Back from Cuba and heading to Montana
We returned late last night from Cuba. It has been a hasty return (I am flying back out today to go lead a National Geographic Student Expedition in Bozeman and Yellowstone). I've been able to cull through the images quickly, identify a handful that really stuck out and make the necessary edits. There will be a much longer blog or two to explain our experience in Cuba and try to offer tips for those heading their in the near future. Overall, I would suggest going as soon as possible. The Cuban people are welcoming and helpful. The country is beautiful and extremely photogenic. Traveling is rather easy with public transportation or private services. Airbnb made our stays extremely smooth to plan and got us connected with local Cubans, which was a major perk to the trip. It was just a great time in Cuba with a lot of lessons learned and a few more Spanish words picked up too! Below is a quick summary and some of the images that stuck out to me initially.

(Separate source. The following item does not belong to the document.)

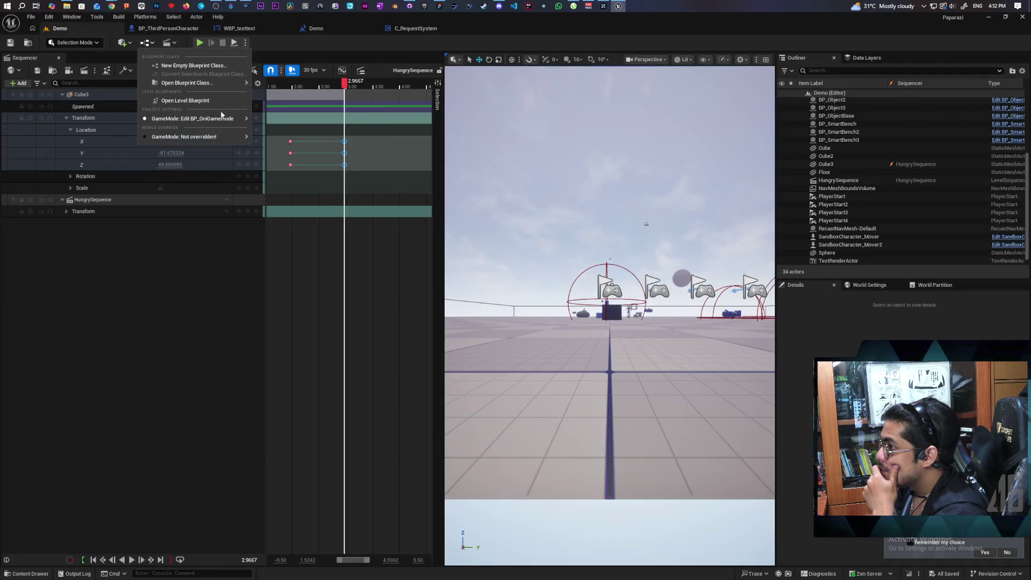
pyautogui.moveTo(245, 119)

It is really hard not to photograph the classic cars that seem to be everywhere. They offer a wonderful (well photographed) aesthetic. The above image was taken in a sequence of about 30 as I played with different framing, shutter-speeds, etc. I think the image could use a bit of retoning, but I am excited to make prints of this one!
I was never turned down for a photograph from any Cuban person that I approached. This was an amazingly positive experience for portraits and I am really excited to get down into the images and examine the expressions and remember the interactions with each person. The image above is of Felipé, a construction worker. He approached me as I was photographing the construction of new pipes on a road in Central Havana and explained what they were for.

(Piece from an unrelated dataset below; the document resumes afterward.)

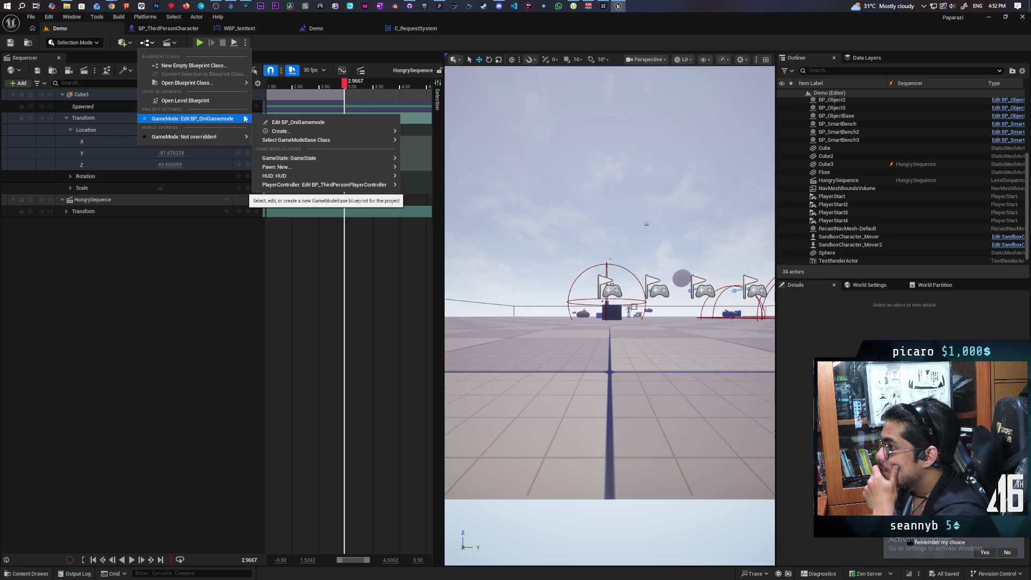
pyautogui.click(313, 123)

The majority of Cubans are so relaxed in front of a camera. I found that making portraits started a dialogue between the person I was making the portrait of and myself, which most likely wouldn't have happened without the portrait being made.
The heat of midday is a bit much and less happens at this time, but I found that if I just looked nearby in the mornings, I would stumble upon great light, unique scenes and be able to make some quality photographs.
And the world recognition of Cuban cigars is well-deserved. They are high-quality stuff.